Ensemble Privacy Defense for Knowledge-Intensive LLMs against Membership Inference Attacks
Haowei Fu, Bo Ni, Han Xu, Kunpeng Liu, Dan Lin, Tyler Derr
TL;DR
This paper systematically compares privacy vulnerabilities of RAG- and SFT-based knowledge-injected LLMs under membership inference attacks and introduces Ensemble Privacy Defense (EPD), a training-free, model-agnostic inference-time framework that aggregates candidate outputs from a target model and a base model under the judgment of a dedicated LLM. EPD substantially reduces MIA success across multiple datasets and attack types while preserving answer quality, with larger judge models and judicious retrieval settings enhancing protection. The work demonstrates that RAG typically offers stronger privacy resilience than SFT, and that a judiciously designed judge-driven ensemble provides a practical path to privacy-preserving deployment in knowledge-intensive LLM applications. Ablation studies show the judge’s capacity and the ensemble’s configuration are key drivers, while adaptive noise injection yields context-dependent gains, indicating that the core privacy benefit comes from the judge-based aggregation rather than auxiliary noise.
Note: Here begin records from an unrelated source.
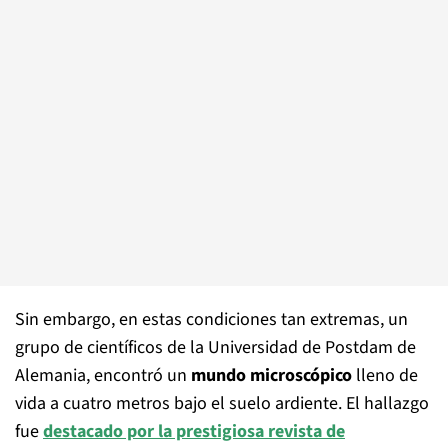
Sin embargo, en estas condiciones tan extremas, un
grupo de científicos de la Universidad de Postdam de
Alemania, encontró un
mundo microscópico
lleno de
vida a cuatro metros bajo el suelo ardiente. El hallazgo
fue
destacado por la prestigiosa revista de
Overall, EPD offers a scalable, deployment-friendly approach to mitigating membership leakage in real-world, knowledge-intensive LLM systems.
Abstract
Retrieval-Augmented Generation (RAG) and Supervised Finetuning (SFT) have become the predominant paradigms for equipping Large Language Models (LLMs) with external knowledge for diverse, knowledge-intensive tasks. However, while such knowledge injection improves performance, it also exposes new attack surfaces. Membership Inference Attacks (MIAs), which aim to determine whether a given data sample was included in a model's training set, pose serious threats to privacy and trust in sensitive domains. To this end, we first systematically evaluate the vulnerability of RAG- and SFT-based LLMs to various MIAs. Then, to address the privacy risk, we further introduce a novel, model-agnostic defense framework, Ensemble Privacy Defense (EPD), which aggregates and evaluates the outputs of a knowledge-injected LLM, a base LLM, and a dedicated judge model to enhance resistance against MIAs. Comprehensive experiments show that, on average, EPD reduces MIA success by up to 27.8\% for SFT and 526.3\% for RAG compared to inference-time baseline, while maintaining answer quality.